Preserve upstream's warning-message wording verbatim, including the upstream typo "to be created to be created" in the subclass variant (an inline comment notes the typo so a future reader doesn't silently "fix" it).
Alternatives considered¶
| Option | Pros | Cons | Why not chosen |
|---|---|---|---|
Cherry-pick upstream 1c06ca4f verbatim | One-shot git cherry-pick; traceable to upstream | Includes the __version__ = "4.0.0" bump the fork cannot accept; fork-local executor.py has diverged enough that a clean 3-way merge was uncertain | Rejected — hand-port preserves the two carve-outs (version + ruff F401) cleanly |
| Reject upstream's unreleased PR; keep the polling loop | Zero code churn | Users running the Python harness on slow/loaded systems hit the hang; the bug is real | Rejected — the fix is small and self-contained |
Replace polling with multiprocessing.Event instead of Semaphore | Slightly lighter-weight primitive | Upstream chose Semaphore because the parent needs to count two releases (ref + dis); Event requires either two Events or a counter anyway; upstream's shape is simpler | Rejected — mirror upstream's primitive choice to minimize rebase delta |
| Keep the 1-second polling but make the window configurable | Minimal diff | Dodges the real race; still prone to flake on busy CI | Rejected — band-aid, not a fix |
Consequences¶
- Positive:
- Eliminates the FIFO race under load. The parent now waits exactly as long as the child needs, no more and no less.
- Aligns fork with upstream's direction; future upstream sync will merge cleanly on the touched hunks.
- Ruff F401 cleanup on touched files:
from time import sleepdropped from bothexecutor.pyandraw_extractor.py. - Negative:
multiprocessing.Semaphorerequires a forkable interpreter, which Python 3 provides universally on POSIX. On Windows the "spawn" start-method means slightly heavier child startup, but this was already the case — upstream tested the change on Linux.- The 5-second soft-timeout warning will log once on every slow-disk system that wasn't failing before. Benign but visible.
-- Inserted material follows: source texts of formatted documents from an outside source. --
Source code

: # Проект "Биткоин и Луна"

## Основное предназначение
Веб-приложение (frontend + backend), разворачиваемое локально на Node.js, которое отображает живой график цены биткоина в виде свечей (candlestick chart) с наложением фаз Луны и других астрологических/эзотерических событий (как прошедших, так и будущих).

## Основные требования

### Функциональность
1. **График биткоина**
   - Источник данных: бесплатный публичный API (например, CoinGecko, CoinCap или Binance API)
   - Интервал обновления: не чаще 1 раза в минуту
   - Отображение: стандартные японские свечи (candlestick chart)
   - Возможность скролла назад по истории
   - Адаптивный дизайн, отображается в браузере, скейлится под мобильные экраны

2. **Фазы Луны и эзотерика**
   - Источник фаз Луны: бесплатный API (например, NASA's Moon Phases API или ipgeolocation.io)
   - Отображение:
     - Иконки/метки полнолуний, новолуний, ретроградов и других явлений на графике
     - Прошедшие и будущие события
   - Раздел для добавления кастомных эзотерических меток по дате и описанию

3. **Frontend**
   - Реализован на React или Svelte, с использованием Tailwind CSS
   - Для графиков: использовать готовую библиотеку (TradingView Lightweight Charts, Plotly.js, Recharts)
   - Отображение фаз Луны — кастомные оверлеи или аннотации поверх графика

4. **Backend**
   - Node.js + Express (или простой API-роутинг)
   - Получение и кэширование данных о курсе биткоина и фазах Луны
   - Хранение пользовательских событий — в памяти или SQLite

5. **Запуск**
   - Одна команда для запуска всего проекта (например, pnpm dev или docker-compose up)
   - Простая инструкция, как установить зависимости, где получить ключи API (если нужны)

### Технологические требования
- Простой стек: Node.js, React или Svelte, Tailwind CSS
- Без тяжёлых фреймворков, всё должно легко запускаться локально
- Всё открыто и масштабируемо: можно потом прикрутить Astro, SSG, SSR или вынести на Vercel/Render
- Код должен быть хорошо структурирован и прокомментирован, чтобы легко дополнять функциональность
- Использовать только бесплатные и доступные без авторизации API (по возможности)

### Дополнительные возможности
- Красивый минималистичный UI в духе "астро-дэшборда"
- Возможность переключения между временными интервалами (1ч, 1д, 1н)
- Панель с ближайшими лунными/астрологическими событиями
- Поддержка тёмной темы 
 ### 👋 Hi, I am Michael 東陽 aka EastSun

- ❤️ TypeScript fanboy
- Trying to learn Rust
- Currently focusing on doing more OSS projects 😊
Not a regression.
- Neutral / follow-ups:
- Upstream PR #1376 is still OPEN. Revisit on the next
/sync-upstreampass and re-diff against upstream's final merged form; the path will likely be conflict-free at the hunk level because the fork now carries the same shape. - Netflix #1376 also adds an
else: with open(workfile_path, 'wb'): passtouch-file branch in_open_workfile. This makes the non-FIFO path create an empty file before the semaphore-release, which is more defensive but technically a behavioural change (previously the non-FIFO path only wrote via the actual frame dumper). Preserved verbatim.
References¶
- Upstream PR: Netflix/vmaf#1376, head
1c06ca4f1bb5da38b54db075a27c35ba8ea9d7b7. - Backlog:
.workingdir2/BACKLOG.mdT4-7. - ADR-0025 — fork versioning policy (why we skip the
__version__bump). - ADR-0141 — touched-file lint-clean rule (why we drop
from time import sleep). - User direction 2026-04-24 popup: "Port to both class hierarchies (Recommended)".